**Problem to work on:**
Every line of the listing that contains the word "print" is to be copied out.

**Records shown:**
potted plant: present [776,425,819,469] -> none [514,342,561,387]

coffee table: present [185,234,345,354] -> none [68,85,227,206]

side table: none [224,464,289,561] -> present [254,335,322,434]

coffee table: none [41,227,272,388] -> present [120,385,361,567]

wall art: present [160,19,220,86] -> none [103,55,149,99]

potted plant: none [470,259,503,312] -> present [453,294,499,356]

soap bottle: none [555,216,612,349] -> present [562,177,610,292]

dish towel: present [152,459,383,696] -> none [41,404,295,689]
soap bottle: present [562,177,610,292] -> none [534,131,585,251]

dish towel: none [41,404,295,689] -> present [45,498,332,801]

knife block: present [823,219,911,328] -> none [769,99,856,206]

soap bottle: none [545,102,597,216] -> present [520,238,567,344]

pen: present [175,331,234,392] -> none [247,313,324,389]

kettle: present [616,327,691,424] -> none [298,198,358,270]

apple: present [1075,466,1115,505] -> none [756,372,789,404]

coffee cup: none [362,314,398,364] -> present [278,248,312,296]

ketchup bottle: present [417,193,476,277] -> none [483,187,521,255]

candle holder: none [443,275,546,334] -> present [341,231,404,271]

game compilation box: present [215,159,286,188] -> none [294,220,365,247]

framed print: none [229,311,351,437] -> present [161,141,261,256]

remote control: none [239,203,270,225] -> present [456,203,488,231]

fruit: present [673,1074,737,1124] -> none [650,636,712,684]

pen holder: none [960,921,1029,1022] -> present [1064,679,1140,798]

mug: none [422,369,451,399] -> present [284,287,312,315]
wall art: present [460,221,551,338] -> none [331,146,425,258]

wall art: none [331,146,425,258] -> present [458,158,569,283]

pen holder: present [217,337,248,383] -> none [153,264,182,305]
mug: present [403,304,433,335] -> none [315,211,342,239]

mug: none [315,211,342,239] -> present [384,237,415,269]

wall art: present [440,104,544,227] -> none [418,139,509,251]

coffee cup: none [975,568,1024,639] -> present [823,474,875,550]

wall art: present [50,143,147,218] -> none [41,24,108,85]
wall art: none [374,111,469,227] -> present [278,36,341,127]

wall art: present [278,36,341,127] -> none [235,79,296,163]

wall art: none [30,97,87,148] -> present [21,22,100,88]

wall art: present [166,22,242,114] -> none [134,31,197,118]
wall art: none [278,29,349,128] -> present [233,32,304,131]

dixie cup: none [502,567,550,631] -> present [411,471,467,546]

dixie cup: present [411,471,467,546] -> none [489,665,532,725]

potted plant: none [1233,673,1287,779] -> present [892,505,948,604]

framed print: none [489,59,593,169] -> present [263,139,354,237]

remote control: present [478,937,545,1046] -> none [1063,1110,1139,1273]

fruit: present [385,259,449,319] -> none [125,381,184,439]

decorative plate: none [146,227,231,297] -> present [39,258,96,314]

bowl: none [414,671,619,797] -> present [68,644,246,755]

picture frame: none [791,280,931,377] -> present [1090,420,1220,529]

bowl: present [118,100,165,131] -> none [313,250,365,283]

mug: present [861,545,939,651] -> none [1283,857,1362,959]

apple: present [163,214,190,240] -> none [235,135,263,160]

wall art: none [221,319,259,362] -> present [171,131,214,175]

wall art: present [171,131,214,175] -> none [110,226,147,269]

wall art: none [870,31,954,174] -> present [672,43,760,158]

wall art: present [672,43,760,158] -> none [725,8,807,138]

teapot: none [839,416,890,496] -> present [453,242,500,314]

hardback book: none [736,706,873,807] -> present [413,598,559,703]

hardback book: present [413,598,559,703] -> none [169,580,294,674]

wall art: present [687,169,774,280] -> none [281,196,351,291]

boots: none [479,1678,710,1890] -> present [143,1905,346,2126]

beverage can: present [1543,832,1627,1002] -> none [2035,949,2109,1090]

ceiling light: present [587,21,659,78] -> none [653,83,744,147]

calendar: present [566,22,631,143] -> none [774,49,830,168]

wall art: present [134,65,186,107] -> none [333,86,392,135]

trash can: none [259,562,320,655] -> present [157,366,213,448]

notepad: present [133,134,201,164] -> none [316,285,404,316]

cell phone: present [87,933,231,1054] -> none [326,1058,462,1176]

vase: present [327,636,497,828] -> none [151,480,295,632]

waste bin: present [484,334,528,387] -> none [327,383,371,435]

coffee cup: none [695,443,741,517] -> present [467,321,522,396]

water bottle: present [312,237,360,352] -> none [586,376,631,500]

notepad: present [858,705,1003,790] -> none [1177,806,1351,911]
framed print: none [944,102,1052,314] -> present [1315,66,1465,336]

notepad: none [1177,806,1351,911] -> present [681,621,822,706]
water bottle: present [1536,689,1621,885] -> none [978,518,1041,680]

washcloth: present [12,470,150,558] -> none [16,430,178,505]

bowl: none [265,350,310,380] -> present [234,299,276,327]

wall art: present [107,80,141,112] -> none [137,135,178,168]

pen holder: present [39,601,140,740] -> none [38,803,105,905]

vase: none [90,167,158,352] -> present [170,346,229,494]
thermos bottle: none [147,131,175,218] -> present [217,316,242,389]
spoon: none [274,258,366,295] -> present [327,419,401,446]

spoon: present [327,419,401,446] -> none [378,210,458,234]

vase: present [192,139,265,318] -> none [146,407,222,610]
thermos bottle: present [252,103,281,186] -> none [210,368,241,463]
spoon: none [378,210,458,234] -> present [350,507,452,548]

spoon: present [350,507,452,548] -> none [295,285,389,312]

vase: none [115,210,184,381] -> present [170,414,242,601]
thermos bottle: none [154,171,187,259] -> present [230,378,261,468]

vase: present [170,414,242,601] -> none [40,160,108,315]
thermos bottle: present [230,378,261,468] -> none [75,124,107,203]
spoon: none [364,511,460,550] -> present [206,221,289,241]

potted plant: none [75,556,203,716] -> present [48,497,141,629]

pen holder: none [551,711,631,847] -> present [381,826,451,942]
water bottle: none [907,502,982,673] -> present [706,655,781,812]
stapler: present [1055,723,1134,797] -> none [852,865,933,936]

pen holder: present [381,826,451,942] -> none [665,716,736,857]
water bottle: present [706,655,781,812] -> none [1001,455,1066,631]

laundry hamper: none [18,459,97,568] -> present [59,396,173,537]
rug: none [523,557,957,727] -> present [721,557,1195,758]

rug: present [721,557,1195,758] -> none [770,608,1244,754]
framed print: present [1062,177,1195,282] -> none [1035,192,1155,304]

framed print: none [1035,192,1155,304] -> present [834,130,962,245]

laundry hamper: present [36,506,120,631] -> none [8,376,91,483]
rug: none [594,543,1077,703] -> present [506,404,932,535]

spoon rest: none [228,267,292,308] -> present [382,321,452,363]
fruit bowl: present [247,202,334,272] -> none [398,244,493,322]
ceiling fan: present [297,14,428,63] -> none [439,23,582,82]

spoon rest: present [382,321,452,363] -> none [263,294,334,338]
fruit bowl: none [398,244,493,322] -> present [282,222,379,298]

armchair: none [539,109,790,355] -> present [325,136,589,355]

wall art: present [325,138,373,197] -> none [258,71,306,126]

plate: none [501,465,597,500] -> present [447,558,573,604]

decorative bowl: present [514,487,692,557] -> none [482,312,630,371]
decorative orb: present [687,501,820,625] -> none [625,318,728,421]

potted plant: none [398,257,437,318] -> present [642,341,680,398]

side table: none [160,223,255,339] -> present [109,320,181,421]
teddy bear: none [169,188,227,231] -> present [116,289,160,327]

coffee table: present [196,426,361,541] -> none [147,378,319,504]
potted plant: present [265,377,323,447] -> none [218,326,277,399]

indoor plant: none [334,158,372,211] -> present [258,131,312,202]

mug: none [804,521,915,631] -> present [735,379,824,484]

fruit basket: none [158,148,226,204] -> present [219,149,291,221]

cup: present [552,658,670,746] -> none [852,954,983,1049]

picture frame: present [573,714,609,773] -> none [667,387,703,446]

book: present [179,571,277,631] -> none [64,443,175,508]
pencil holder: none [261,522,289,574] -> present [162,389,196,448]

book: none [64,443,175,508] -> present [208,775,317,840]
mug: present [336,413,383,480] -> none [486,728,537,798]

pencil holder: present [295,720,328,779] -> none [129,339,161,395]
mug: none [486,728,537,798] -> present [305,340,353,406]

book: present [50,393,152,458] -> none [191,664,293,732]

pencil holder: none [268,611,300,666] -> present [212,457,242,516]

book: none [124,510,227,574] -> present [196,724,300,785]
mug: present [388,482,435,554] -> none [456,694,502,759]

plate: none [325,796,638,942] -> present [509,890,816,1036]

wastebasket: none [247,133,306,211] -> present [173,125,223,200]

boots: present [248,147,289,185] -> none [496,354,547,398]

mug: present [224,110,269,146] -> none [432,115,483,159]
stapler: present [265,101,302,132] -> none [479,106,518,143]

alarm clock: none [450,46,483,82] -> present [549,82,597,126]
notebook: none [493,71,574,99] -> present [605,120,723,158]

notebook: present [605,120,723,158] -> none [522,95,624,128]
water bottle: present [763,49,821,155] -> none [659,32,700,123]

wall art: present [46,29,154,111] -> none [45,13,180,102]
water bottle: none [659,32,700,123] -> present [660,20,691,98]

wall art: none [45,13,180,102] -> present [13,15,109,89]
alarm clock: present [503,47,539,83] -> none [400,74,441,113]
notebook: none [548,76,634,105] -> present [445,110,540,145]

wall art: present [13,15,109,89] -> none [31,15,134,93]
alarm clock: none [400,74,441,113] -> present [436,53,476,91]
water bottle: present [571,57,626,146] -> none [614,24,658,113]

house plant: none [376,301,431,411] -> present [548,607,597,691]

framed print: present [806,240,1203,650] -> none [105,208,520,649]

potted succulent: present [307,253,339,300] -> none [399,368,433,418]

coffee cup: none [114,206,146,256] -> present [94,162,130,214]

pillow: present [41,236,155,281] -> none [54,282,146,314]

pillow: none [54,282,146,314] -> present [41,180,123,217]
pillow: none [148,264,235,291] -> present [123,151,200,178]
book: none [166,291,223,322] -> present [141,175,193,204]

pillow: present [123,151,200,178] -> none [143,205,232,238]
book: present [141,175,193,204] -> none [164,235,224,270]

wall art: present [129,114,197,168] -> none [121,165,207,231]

**Problem solution:**
framed print: none [229,311,351,437] -> present [161,141,261,256]
framed print: none [489,59,593,169] -> present [263,139,354,237]
framed print: none [944,102,1052,314] -> present [1315,66,1465,336]
framed print: present [1062,177,1195,282] -> none [1035,192,1155,304]
framed print: none [1035,192,1155,304] -> present [834,130,962,245]
framed print: present [806,240,1203,650] -> none [105,208,520,649]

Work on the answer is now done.